The Bingham Canyon Mine is the largest open-pit copper mine in the world by volume excavated — roughly 1.2 km deep and 4 km wide, visible from space. Operated by Kennecott Utah Copper (a subsidiary of Rio Tinto), it has produced more copper than any other mine in history: over 19 million tons since large-scale open-pit operations began in 1906. Gold, silver, and molybdenum are significant byproducts. The pit itself is designated a National Historic Landmark — the only mine so honored.

Mining engineer Daniel Jackling pioneered the mass-mining approach at Bingham Canyon starting in 1904. He recognized that the low-grade porphyry ore (roughly 0.3–0.5% copper) was uneconomic unless processed in enormous volumes cheaply, and introduced drill-blast-haul techniques at a scale the industry had not previously seen. His methods were exported to mines worldwide and became the foundation of modern large-scale open-pit mining.

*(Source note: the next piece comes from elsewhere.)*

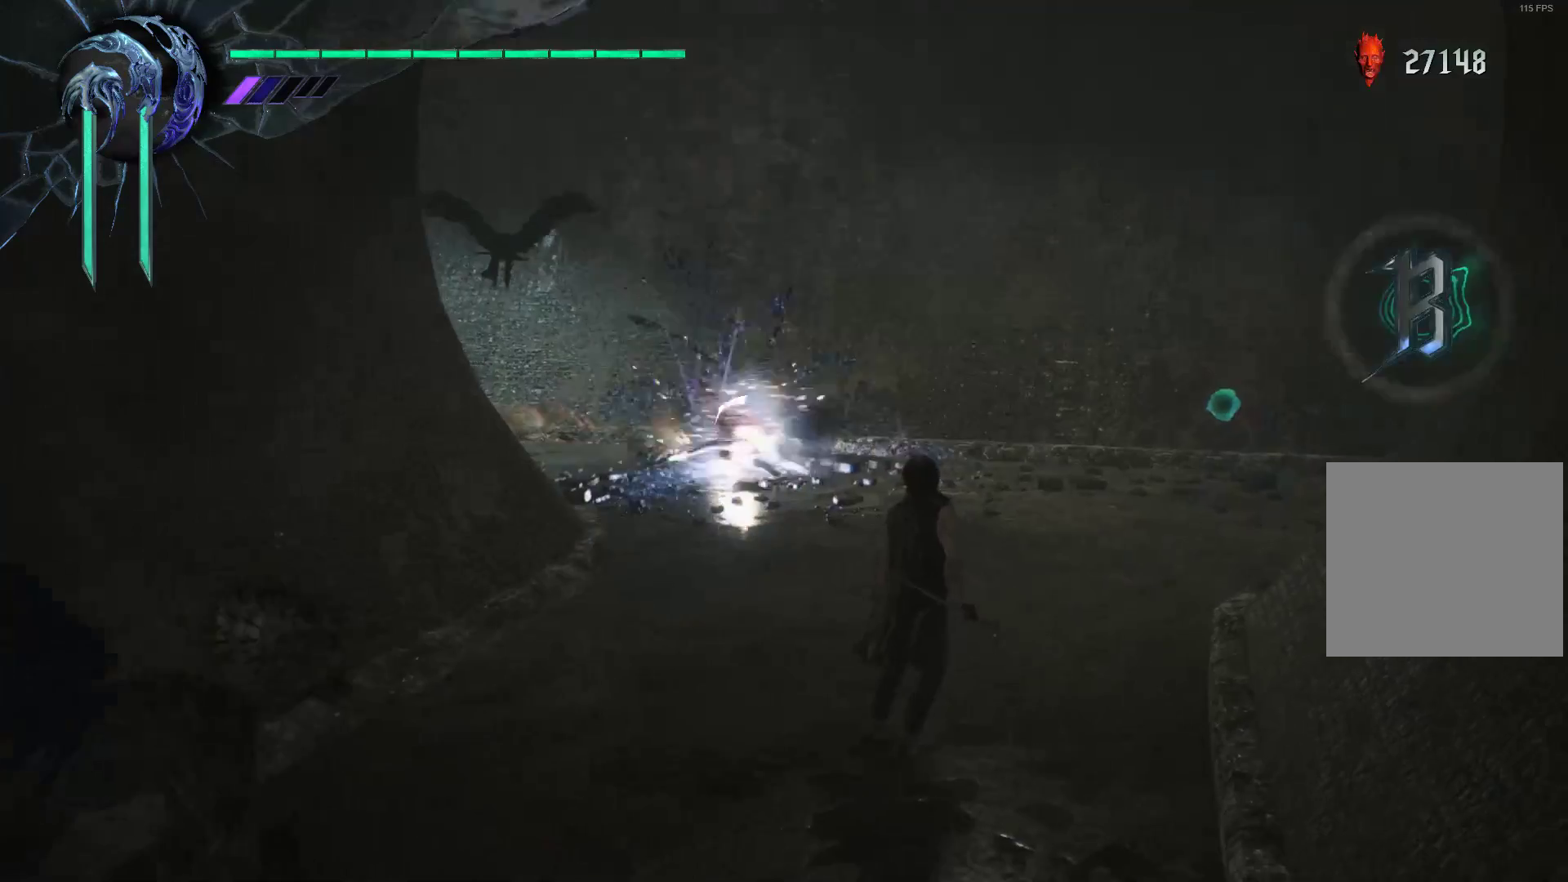
{"buttons": ["R1"], "left_stick": "up", "right_stick": "center", "events": [[172, "B", "down"], [276, "B", "up"], [345, "B", "down"], [414, "B", "up"], [448, "B", "down"], [483, "B", "up"]]}
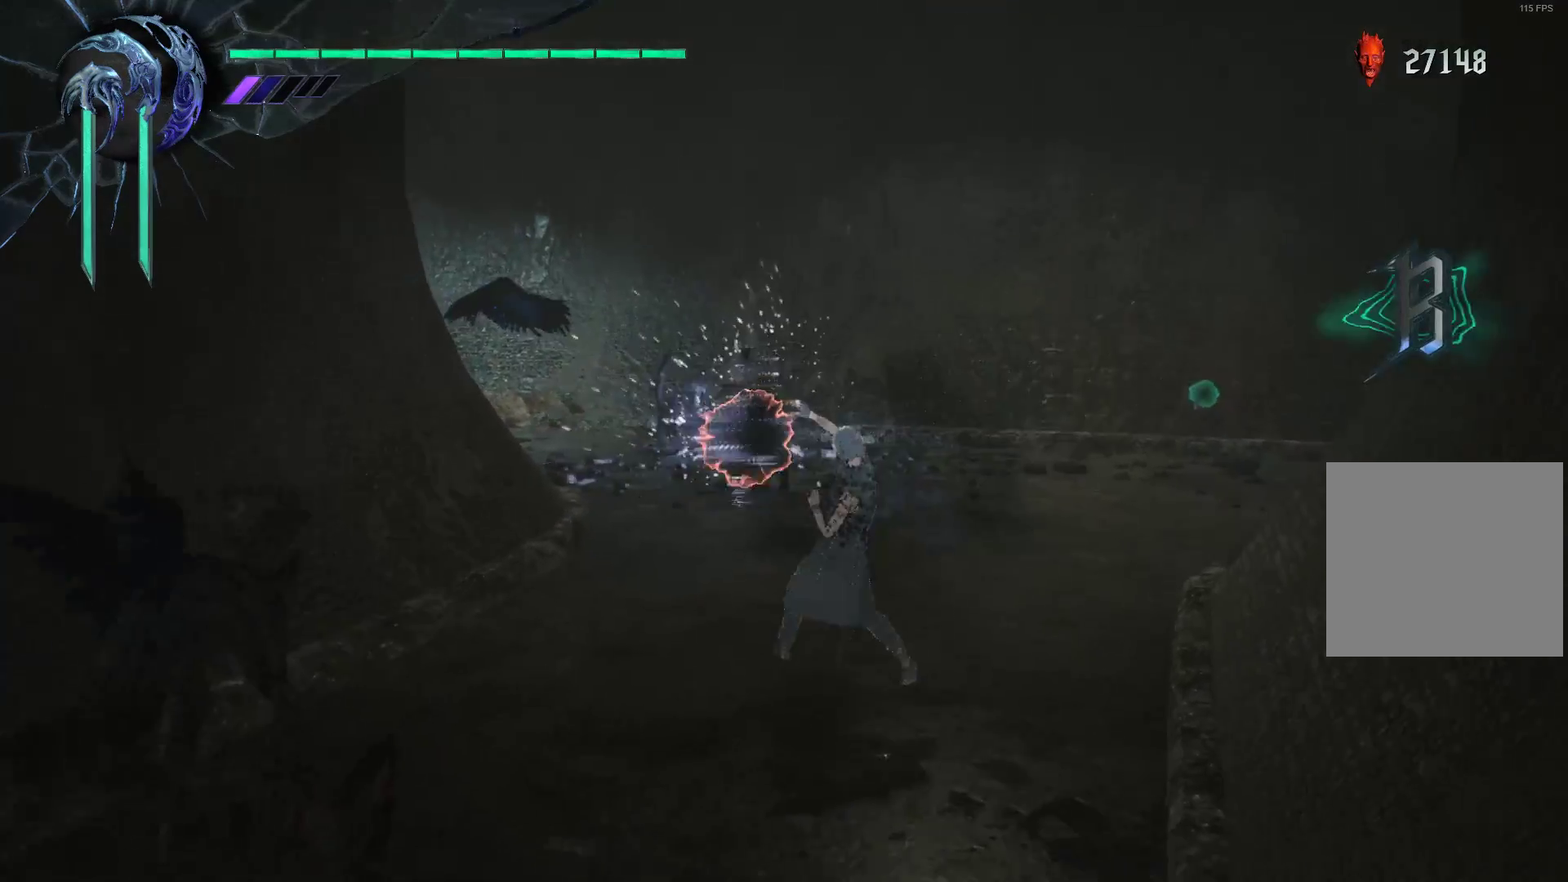
{"buttons": [], "left_stick": "center", "right_stick": "center", "events": [[17, "left_stick", "center"], [190, "R1", "up"]]}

The mine continues to operate today. Rio Tinto has invested in extending its life to 2032 and beyond. A 2013 landslide — one of the largest non-volcanic landslides in recorded history — destroyed much of the infrastructure but operations resumed, producing a notable case study in mine recovery engineering.

## Impact

Copper is foundational infrastructure: electrical wiring, plumbing, motors, and now EV powertrains and grid cables. Bingham Canyon's scale drove down copper prices in the early twentieth century and supplied a significant fraction of U.S. copper demand through both World Wars and into the postwar industrial expansion. The open-pit mass-mining template developed here became the standard approach for large copper, gold, and iron mines globally — the same techniques now dominate the industry worldwide.

## What Was Created

Jackling and his colleagues developed and industrialized mass-mining: drill-blast-haul at scale, concentrator technology capable of handling low-grade ore, and the logistics to move millions of tons of rock economically. The technical achievement was not just building a larger mine but proving that ore too dilute for conventional methods could support enormous industrial throughput.

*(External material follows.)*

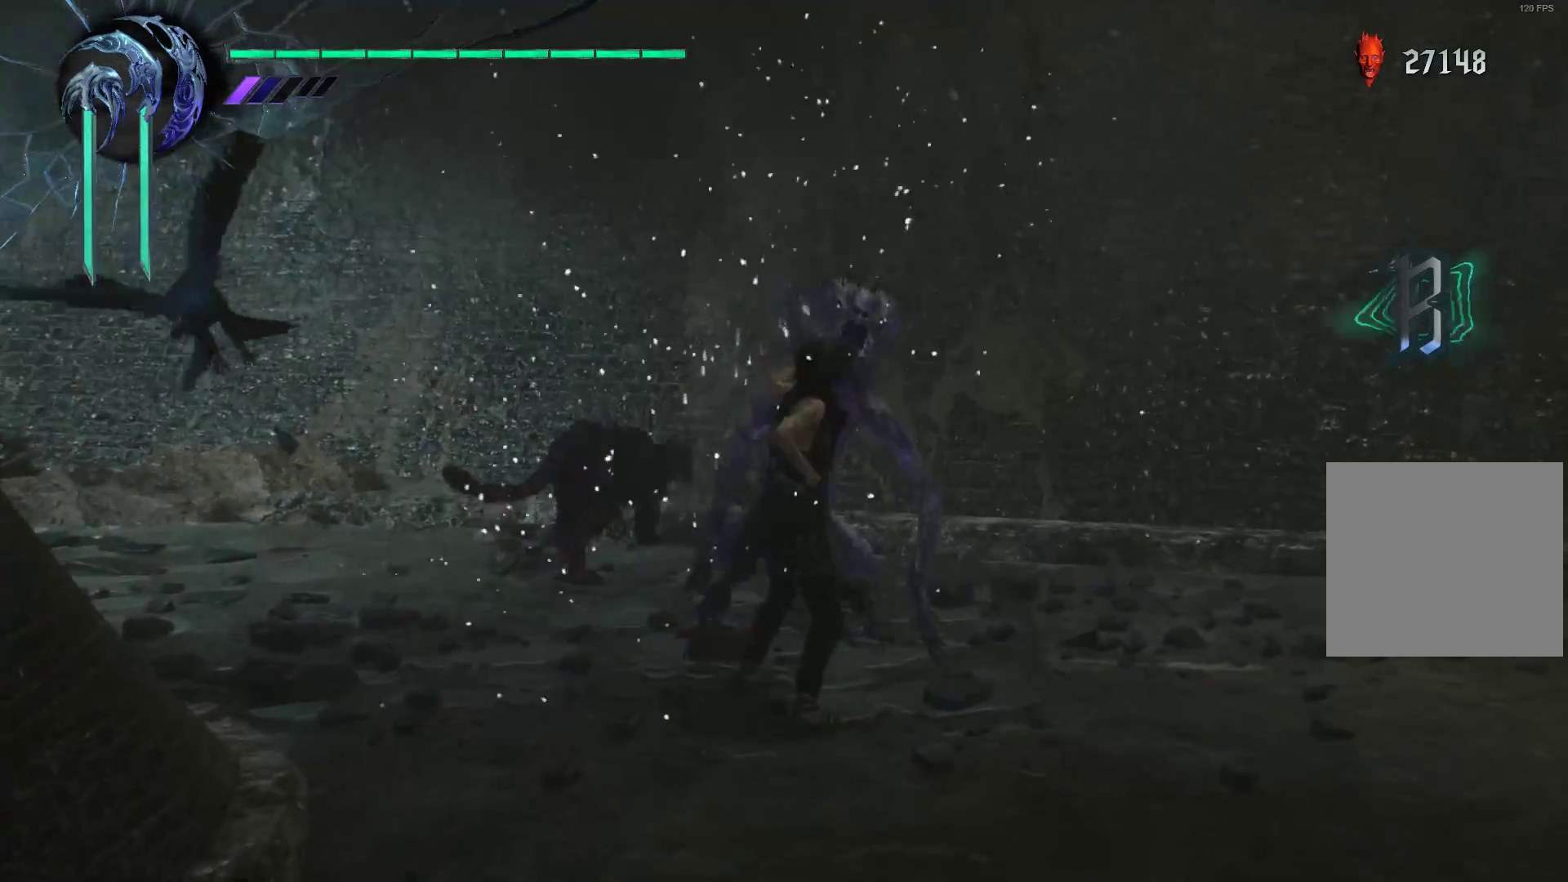
{"buttons": [], "left_stick": "center", "right_stick": "left", "events": [[17, "right_stick", "left"]]}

The National Historic Landmark designation reflects this global influence on mining practice, not merely regional historical significance.

## Utah Context

The mine sits in a canyon in the Oquirrh Mountains 25 miles southwest of Salt Lake City. Utah's mineral wealth anchored Bingham Canyon's long operation, and the mine's economic relationship with the Wasatch Front shaped the region's industrial character throughout the twentieth century. The site's environmental footprint — tailings ponds, groundwater contamination, air quality concerns — has been a persistent presence in Utah's environmental history and continues to generate remediation costs.

## Evidence

- [Kennecott Utah Copper — History](https://www.kennecott.com/history) — [source record](kennecott-utah-copper-history.md)
- [USGS: Bingham Canyon Mine fact sheet](https://pubs.usgs.gov)
- Hyde, *Copper for America* (1998) — industry history

## Open Questions

- Precise production tonnage figures for the WWII contribution would strengthen the wartime impact claim.
- The 2013 landslide recovery timeline and lessons learned merit a separate source record if this page expands.
- Environmental remediation scope and cost are worth documenting more precisely.